Maintaining lateral incisors and canines in transposed positions during fixed orthodontic treatment presents several challenges that require careful consideration to minimize complications such as root resorption. One of the primary challenges is controlling the angulation and torque of the transposed teeth, as their altered anatomical positions often make it difficult to achieve the desired movements with standard bracket placement alone. The selection of arch wire is also a critical factor in managing transposed teeth. Initially, flexible and light arch wires are used to gently align the teeth, minimizing unnecessary stress on the roots and surrounding tissues. As treatment progresses, stiffer wires may be introduced, but the use of rectangular stainless steel wires, which exert strong forces, should be minimized as possible [
20]. In these cases, the final alignment of the teeth was completed with fixed orthodontic appliances. The teeth were aligned by sequential engagement of flexible nickel-titanium wires, starting with thinner wires and progressing to thicker wires. Especially during the alignment of the erupted canines, the adjacent lateral incisors, which had short roots, were excluded from the archwire to prevent them from being subjected to excessive forces. In cases 1 and 3, torque was applied to the rectangular stainless-steel wires to adjust the inclination of the transposed lateral incisors and canines. Precise adjustments were made during this process to ensure that excessive force was not applied to the teeth.

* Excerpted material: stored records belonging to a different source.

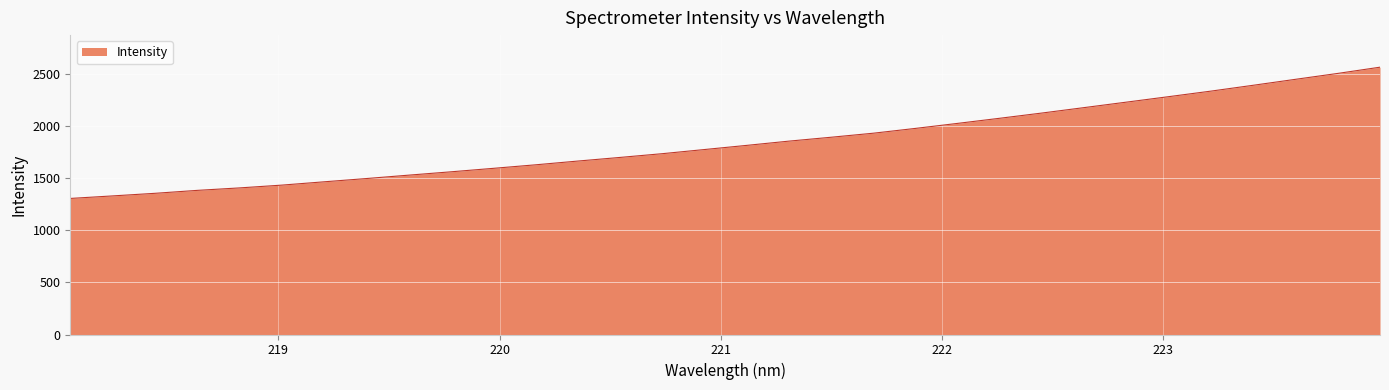

What is the maximum value shown in the chart?

2565.3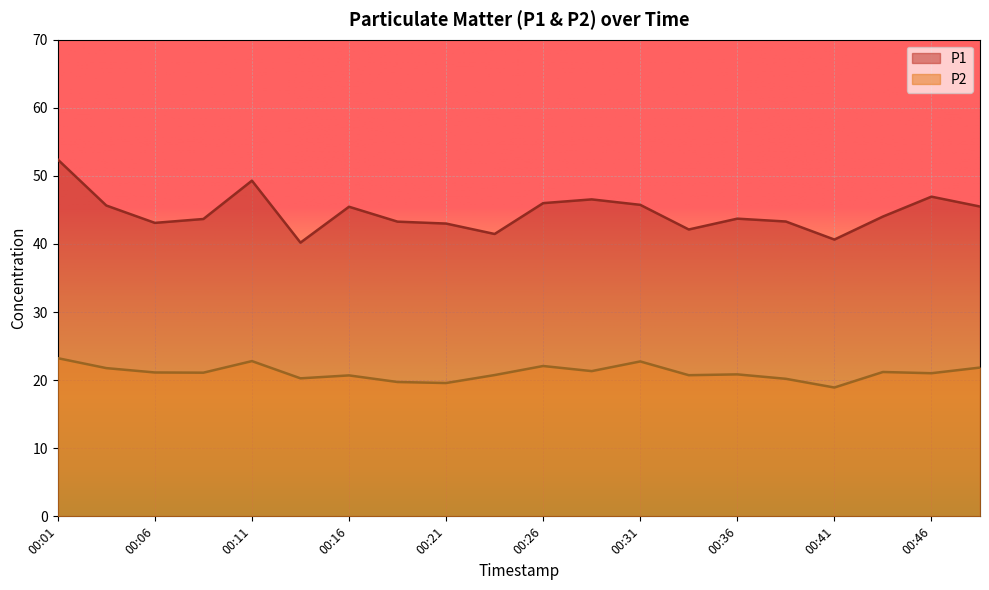

Rank the series at 00:41 from highest to lowest value.

P1, P2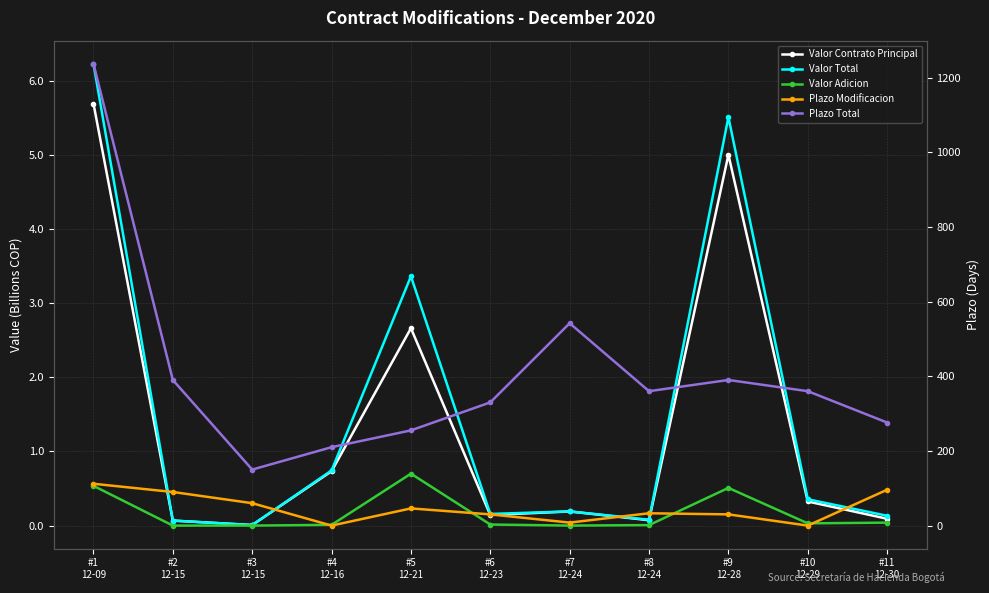

Where is the first local minimum for Plazo Total?

#3
12-15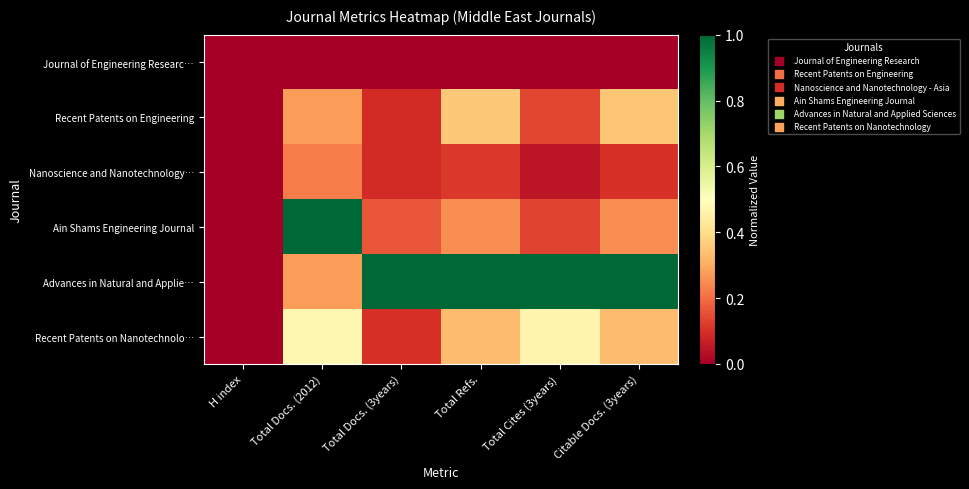

Which series has the widest spread of values?

Ain Shams Engineering Journal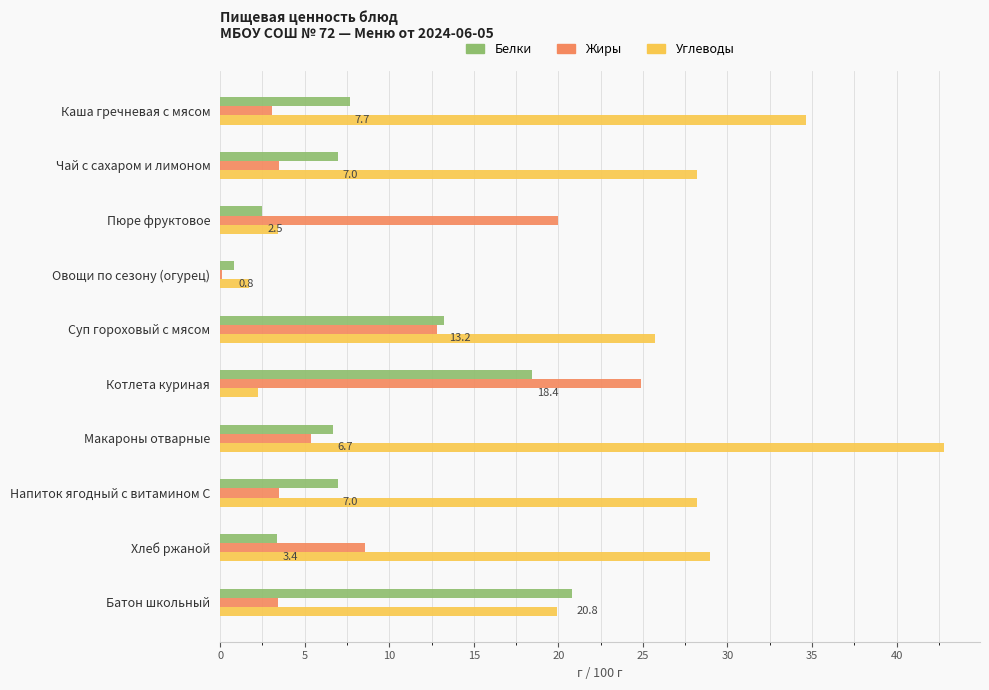

What is the maximum value shown in the chart?

42.8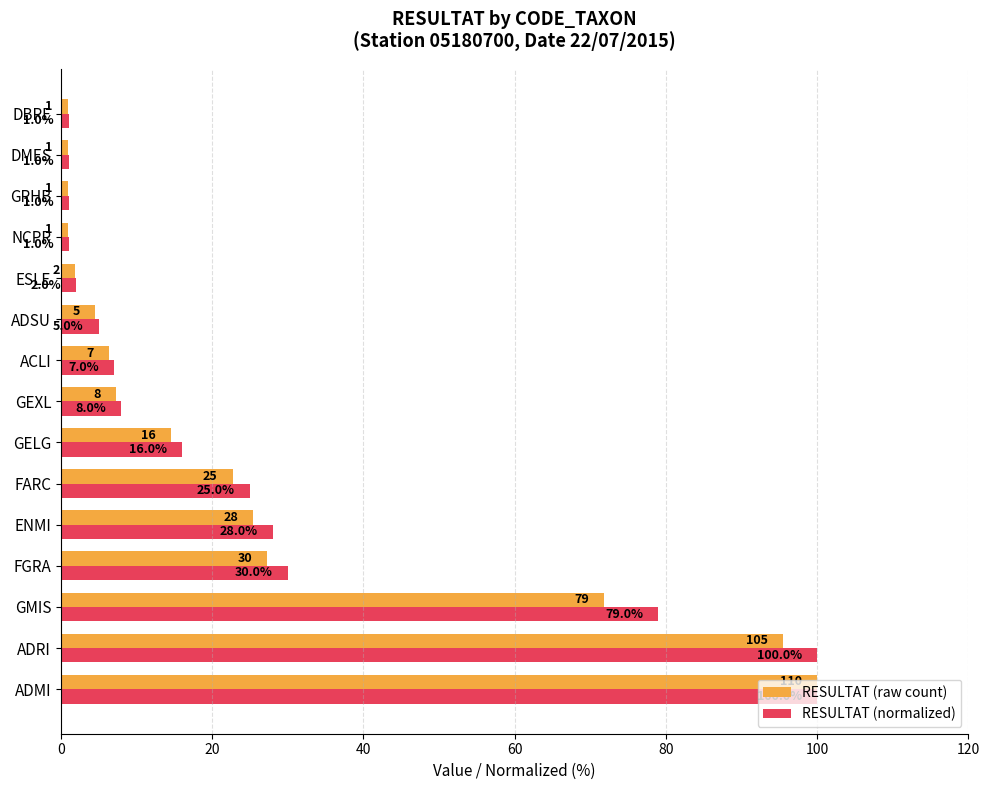

What is the difference between the maximum and minimum values in the RESULTAT (normalized) series?

99.0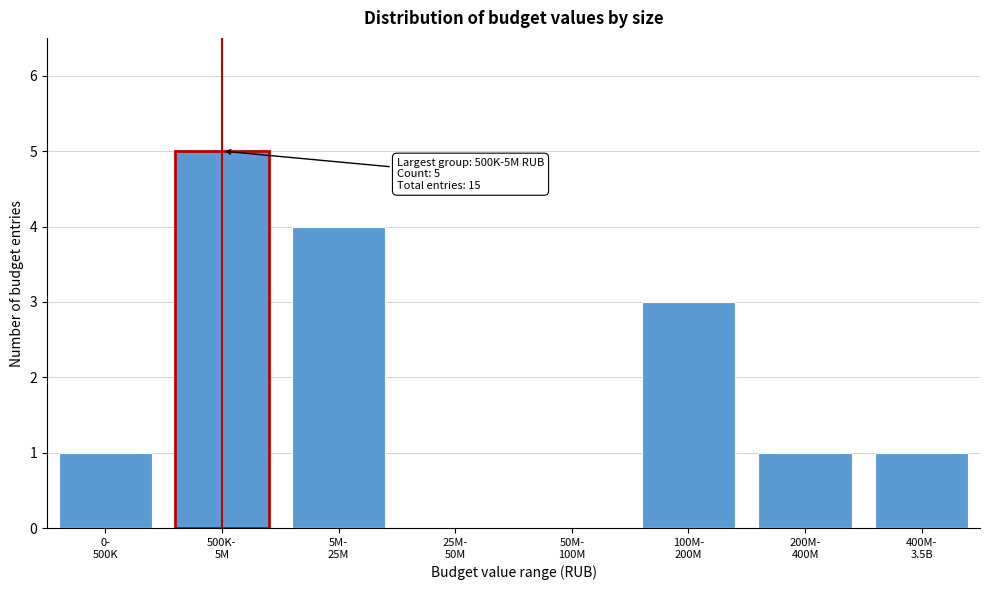

What is the greatest value displayed?

5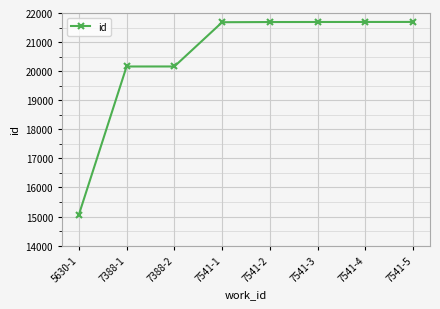

What is the average value?

20478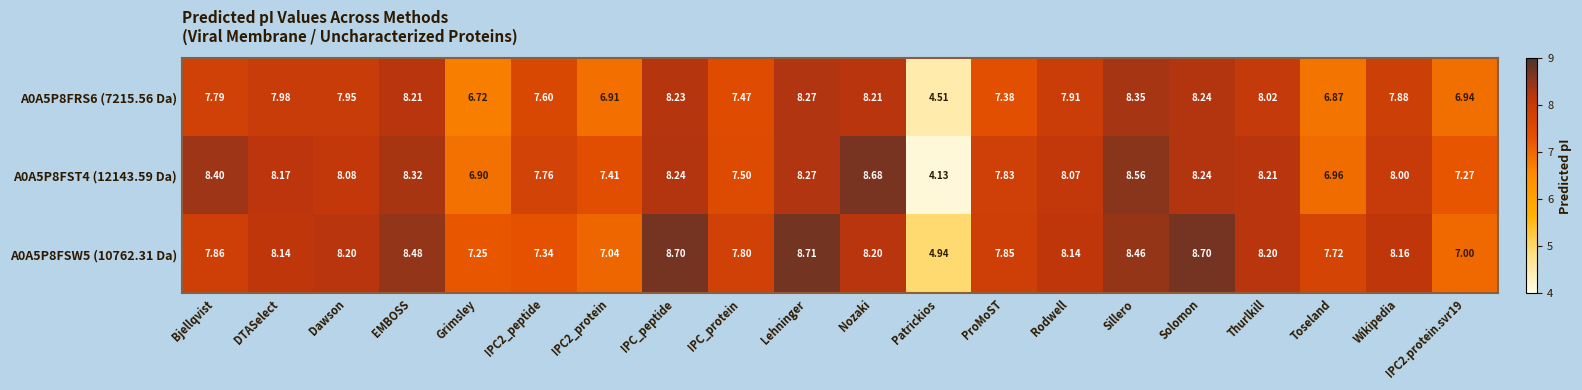

At which label does A0A5P8FSW5 (10762.31 Da) reach its minimum?

Patrickios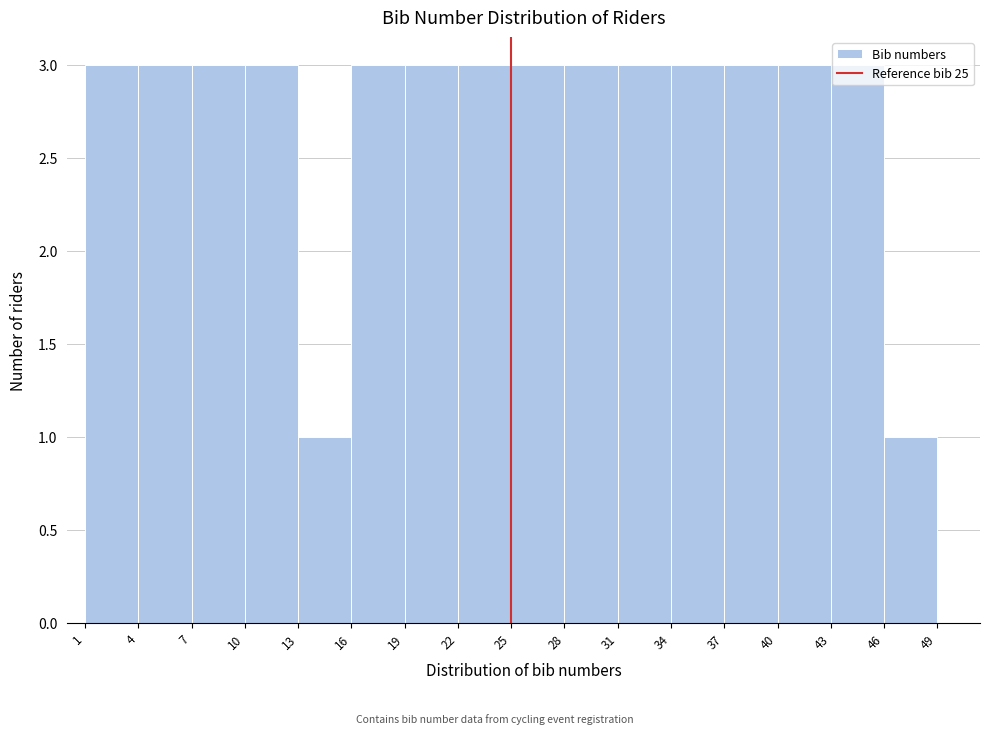

What is the height of the bar covering 13 to 16 on the x-axis? The values are not printed on the chart, so give them approximately, as read against the axis.

1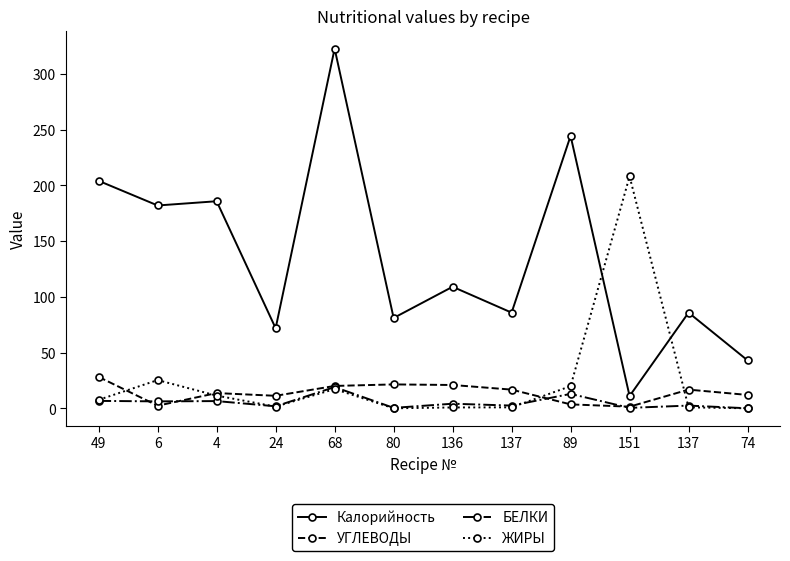

How many values in the ЖИРЫ series are below 7?

6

In all three cases, the progress of treatment and the condition of the roots were evaluated through periodic radiographic examinations conducted at 3- to 6-month intervals during orthodontic treatment. In particular, for Case 1, mild root resorption of the left lateral incisor was observed in the initial radiographic examination, prompting close monitoring for any progression of root resorption throughout the treatment. Regular radiographic evaluations are essential during the treatment process to assess the progress of tooth movement and detect early signs of complications, such as root resorption.